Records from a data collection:
:::::

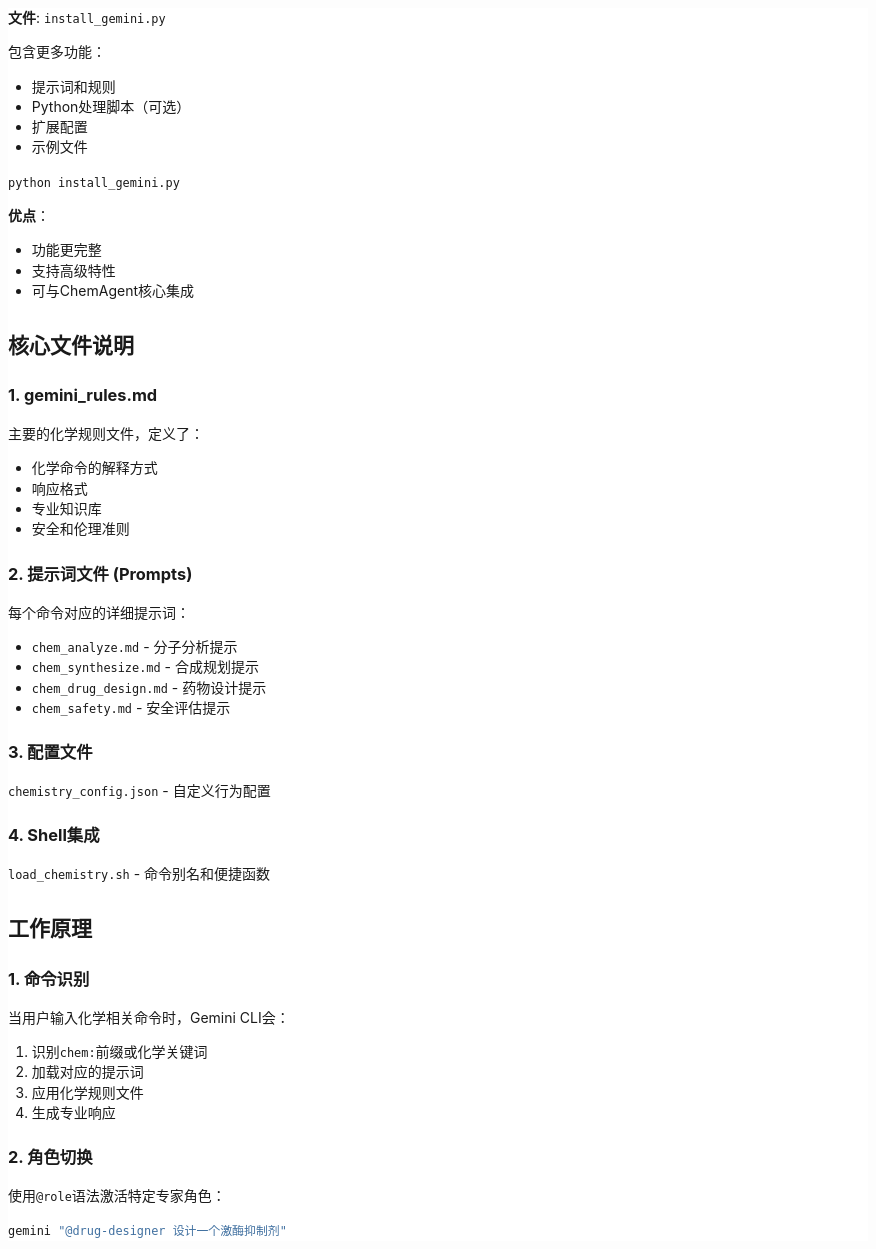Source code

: **文件**: `install_gemini.py`

包含更多功能：
- 提示词和规则
- Python处理脚本（可选）
- 扩展配置
- 示例文件

```bash
python install_gemini.py
```

**优点**：
- 功能更完整
- 支持高级特性
- 可与ChemAgent核心集成

## 核心文件说明

### 1. gemini_rules.md
主要的化学规则文件，定义了：
- 化学命令的解释方式
- 响应格式
- 专业知识库
- 安全和伦理准则

### 2. 提示词文件 (Prompts)
每个命令对应的详细提示词：
- `chem_analyze.md` - 分子分析提示
- `chem_synthesize.md` - 合成规划提示
- `chem_drug_design.md` - 药物设计提示
- `chem_safety.md` - 安全评估提示

### 3. 配置文件
`chemistry_config.json` - 自定义行为配置

### 4. Shell集成
`load_chemistry.sh` - 命令别名和便捷函数

## 工作原理

### 1. 命令识别
当用户输入化学相关命令时，Gemini CLI会：
1. 识别`chem:`前缀或化学关键词
2. 加载对应的提示词
3. 应用化学规则文件
4. 生成专业响应

### 2. 角色切换
使用`@role`语法激活特定专家角色：
```bash
gemini "@drug-designer 设计一个激酶抑制剂"
```
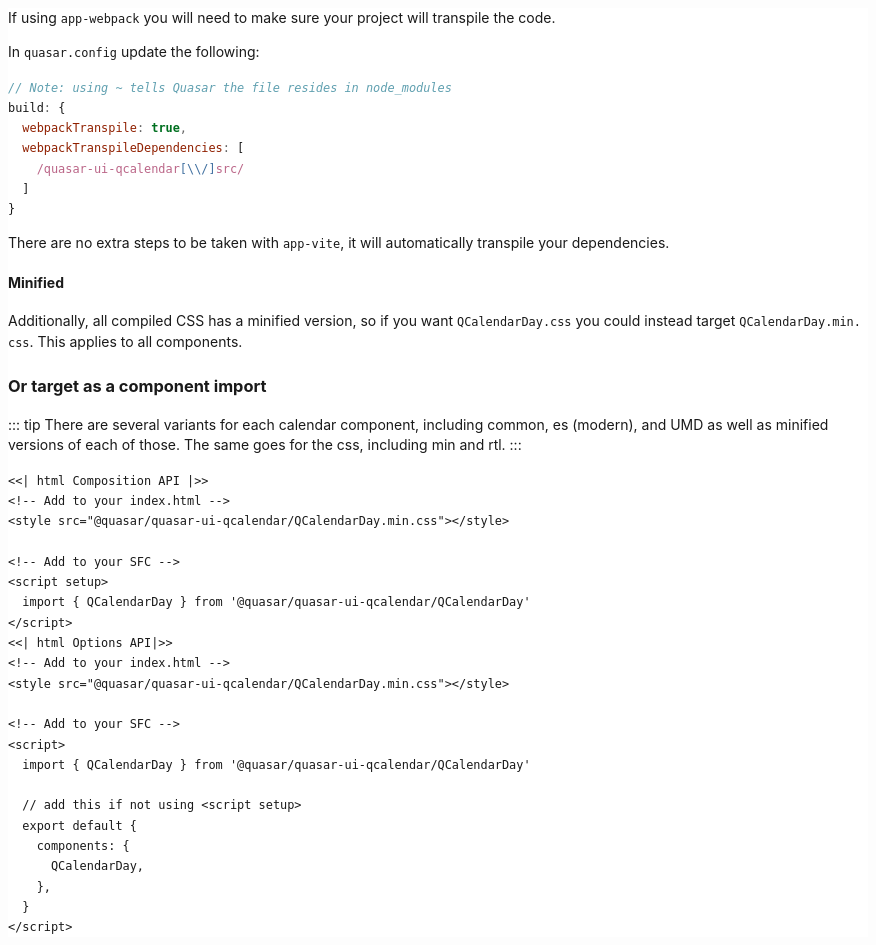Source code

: If using `app-webpack` you will need to make sure your project will transpile the code.

In `quasar.config` update the following:

```js
// Note: using ~ tells Quasar the file resides in node_modules
build: {
  webpackTranspile: true,
  webpackTranspileDependencies: [
    /quasar-ui-qcalendar[\\/]src/
  ]
}
```

There are no extra steps to be taken with `app-vite`, it will automatically transpile your dependencies.

#### Minified

Additionally, all compiled CSS has a minified version, so if you want `QCalendarDay.css` you could instead target `QCalendarDay.min.css`. This applies to all components.

### Or target as a component import

::: tip
There are several variants for each calendar component, including common, es (modern), and UMD as well as minified versions of each of those. The same goes for the css, including min and rtl.
:::

```tabs
<<| html Composition API |>>
<!-- Add to your index.html -->
<style src="@quasar/quasar-ui-qcalendar/QCalendarDay.min.css"></style>

<!-- Add to your SFC -->
<script setup>
  import { QCalendarDay } from '@quasar/quasar-ui-qcalendar/QCalendarDay'
</script>
<<| html Options API|>>
<!-- Add to your index.html -->
<style src="@quasar/quasar-ui-qcalendar/QCalendarDay.min.css"></style>

<!-- Add to your SFC -->
<script>
  import { QCalendarDay } from '@quasar/quasar-ui-qcalendar/QCalendarDay'

  // add this if not using <script setup>
  export default {
    components: {
      QCalendarDay,
    },
  }
</script>
```
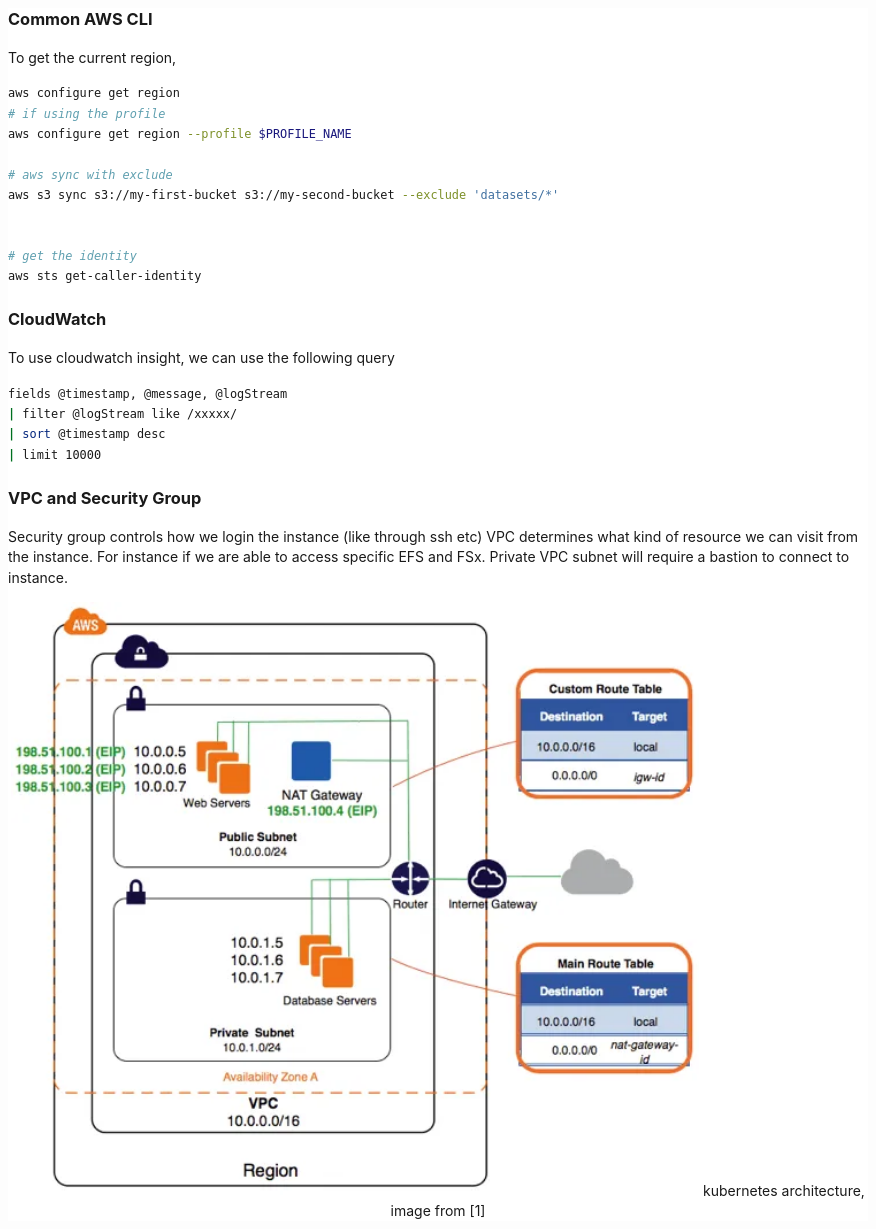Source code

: ### Common AWS CLI
To get the current region,
```bash
aws configure get region
# if using the profile
aws configure get region --profile $PROFILE_NAME

# aws sync with exclude
aws s3 sync s3://my-first-bucket s3://my-second-bucket --exclude 'datasets/*'


# get the identity
aws sts get-caller-identity
```


### CloudWatch
To use cloudwatch insight, we can use the following query
```bash
fields @timestamp, @message, @logStream
| filter @logStream like /xxxxx/
| sort @timestamp desc
| limit 10000 
```


### VPC and Security Group
Security group controls how we login the instance (like through ssh etc)
VPC determines what kind of resource we can visit from the instance. For instance if we are able to access specific EFS and FSx.
Private VPC subnet will require a bastion to connect to instance.

<p align="center">
    <img alt="VPC" src="images/vpc.png" width="80%"/>
    kubernetes architecture, image from [1]
</p>
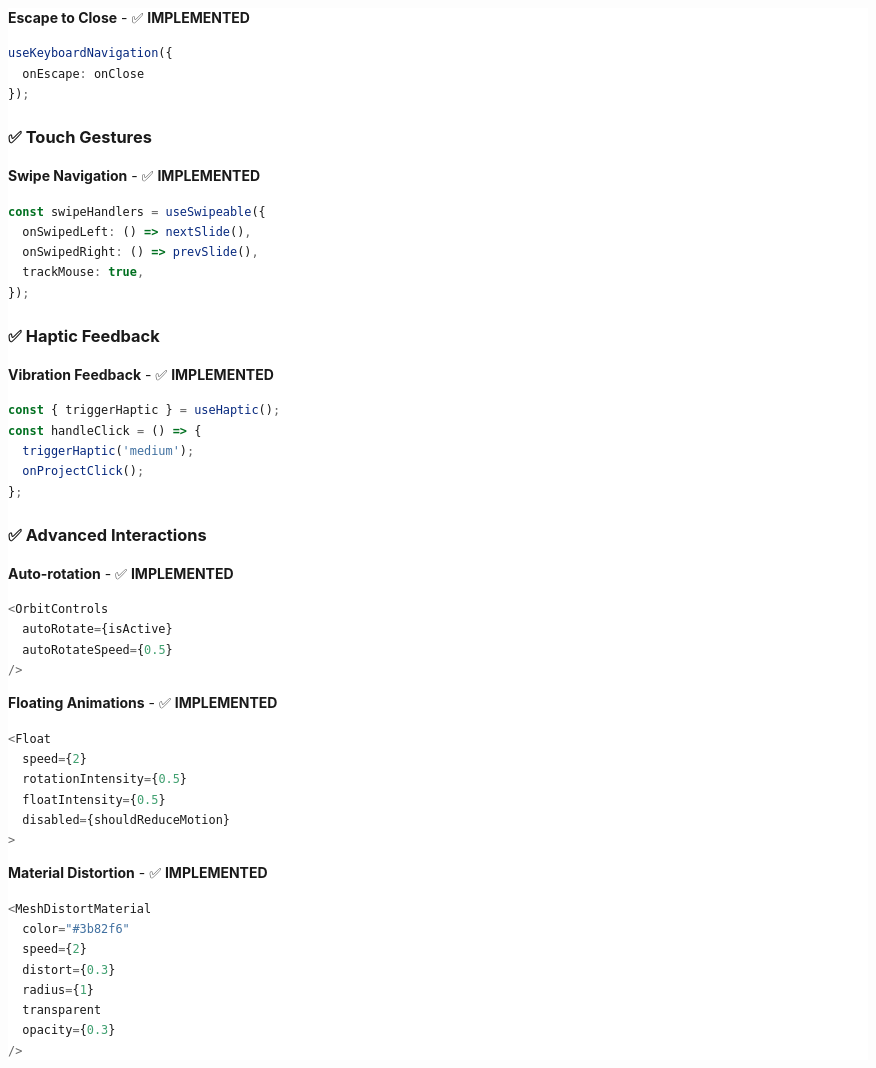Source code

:**Escape to Close** - ✅ **IMPLEMENTED**
```typescript
useKeyboardNavigation({
  onEscape: onClose
});
```

### ✅ **Touch Gestures**

**Swipe Navigation** - ✅ **IMPLEMENTED**
```typescript
const swipeHandlers = useSwipeable({
  onSwipedLeft: () => nextSlide(),
  onSwipedRight: () => prevSlide(),
  trackMouse: true,
});
```

### ✅ **Haptic Feedback**

**Vibration Feedback** - ✅ **IMPLEMENTED**
```typescript
const { triggerHaptic } = useHaptic();
const handleClick = () => {
  triggerHaptic('medium');
  onProjectClick();
};
```

### ✅ **Advanced Interactions**

**Auto-rotation** - ✅ **IMPLEMENTED**
```typescript
<OrbitControls
  autoRotate={isActive}
  autoRotateSpeed={0.5}
/>
```

**Floating Animations** - ✅ **IMPLEMENTED**
```typescript
<Float
  speed={2}
  rotationIntensity={0.5}
  floatIntensity={0.5}
  disabled={shouldReduceMotion}
>
```

**Material Distortion** - ✅ **IMPLEMENTED**
```typescript
<MeshDistortMaterial
  color="#3b82f6"
  speed={2}
  distort={0.3}
  radius={1}
  transparent
  opacity={0.3}
/>
```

:::::

_BRIEF_
Give back the records above exactly. Pictures stay out.

_SOLUTION BELOW_
Source code

: **文件**: `install_gemini.py`

包含更多功能：
- 提示词和规则
- Python处理脚本（可选）
- 扩展配置
- 示例文件

```bash
python install_gemini.py
```

**优点**：
- 功能更完整
- 支持高级特性
- 可与ChemAgent核心集成

## 核心文件说明

### 1. gemini_rules.md
主要的化学规则文件，定义了：
- 化学命令的解释方式
- 响应格式
- 专业知识库
- 安全和伦理准则

### 2. 提示词文件 (Prompts)
每个命令对应的详细提示词：
- `chem_analyze.md` - 分子分析提示
- `chem_synthesize.md` - 合成规划提示
- `chem_drug_design.md` - 药物设计提示
- `chem_safety.md` - 安全评估提示

### 3. 配置文件
`chemistry_config.json` - 自定义行为配置

### 4. Shell集成
`load_chemistry.sh` - 命令别名和便捷函数

## 工作原理

### 1. 命令识别
当用户输入化学相关命令时，Gemini CLI会：
1. 识别`chem:`前缀或化学关键词
2. 加载对应的提示词
3. 应用化学规则文件
4. 生成专业响应

### 2. 角色切换
使用`@role`语法激活特定专家角色：
```bash
gemini "@drug-designer 设计一个激酶抑制剂"
```
Source code

: If using `app-webpack` you will need to make sure your project will transpile the code.

In `quasar.config` update the following:

```js
// Note: using ~ tells Quasar the file resides in node_modules
build: {
  webpackTranspile: true,
  webpackTranspileDependencies: [
    /quasar-ui-qcalendar[\\/]src/
  ]
}
```

There are no extra steps to be taken with `app-vite`, it will automatically transpile your dependencies.

#### Minified

Additionally, all compiled CSS has a minified version, so if you want `QCalendarDay.css` you could instead target `QCalendarDay.min.css`. This applies to all components.

### Or target as a component import

::: tip
There are several variants for each calendar component, including common, es (modern), and UMD as well as minified versions of each of those. The same goes for the css, including min and rtl.
:::

```tabs
<<| html Composition API |>>
<!-- Add to your index.html -->
<style src="@quasar/quasar-ui-qcalendar/QCalendarDay.min.css"></style>

<!-- Add to your SFC -->
<script setup>
  import { QCalendarDay } from '@quasar/quasar-ui-qcalendar/QCalendarDay'
</script>
<<| html Options API|>>
<!-- Add to your index.html -->
<style src="@quasar/quasar-ui-qcalendar/QCalendarDay.min.css"></style>

<!-- Add to your SFC -->
<script>
  import { QCalendarDay } from '@quasar/quasar-ui-qcalendar/QCalendarDay'

  // add this if not using <script setup>
  export default {
    components: {
      QCalendarDay,
    },
  }
</script>
```
Source code

: ### Common AWS CLI
To get the current region,
```bash
aws configure get region
# if using the profile
aws configure get region --profile $PROFILE_NAME

# aws sync with exclude
aws s3 sync s3://my-first-bucket s3://my-second-bucket --exclude 'datasets/*'


# get the identity
aws sts get-caller-identity
```


### CloudWatch
To use cloudwatch insight, we can use the following query
```bash
fields @timestamp, @message, @logStream
| filter @logStream like /xxxxx/
| sort @timestamp desc
| limit 10000 
```


### VPC and Security Group
Security group controls how we login the instance (like through ssh etc)
VPC determines what kind of resource we can visit from the instance. For instance if we are able to access specific EFS and FSx.
Private VPC subnet will require a bastion to connect to instance.

<p align="center">
    <img alt="VPC" src="images/vpc.png" width="80%"/>
    kubernetes architecture, image from [1]
</p>
Source code

:**Escape to Close** - ✅ **IMPLEMENTED**
```typescript
useKeyboardNavigation({
  onEscape: onClose
});
```

### ✅ **Touch Gestures**

**Swipe Navigation** - ✅ **IMPLEMENTED**
```typescript
const swipeHandlers = useSwipeable({
  onSwipedLeft: () => nextSlide(),
  onSwipedRight: () => prevSlide(),
  trackMouse: true,
});
```

### ✅ **Haptic Feedback**

**Vibration Feedback** - ✅ **IMPLEMENTED**
```typescript
const { triggerHaptic } = useHaptic();
const handleClick = () => {
  triggerHaptic('medium');
  onProjectClick();
};
```

### ✅ **Advanced Interactions**

**Auto-rotation** - ✅ **IMPLEMENTED**
```typescript
<OrbitControls
  autoRotate={isActive}
  autoRotateSpeed={0.5}
/>
```

**Floating Animations** - ✅ **IMPLEMENTED**
```typescript
<Float
  speed={2}
  rotationIntensity={0.5}
  floatIntensity={0.5}
  disabled={shouldReduceMotion}
>
```

**Material Distortion** - ✅ **IMPLEMENTED**
```typescript
<MeshDistortMaterial
  color="#3b82f6"
  speed={2}
  distort={0.3}
  radius={1}
  transparent
  opacity={0.3}
/>
```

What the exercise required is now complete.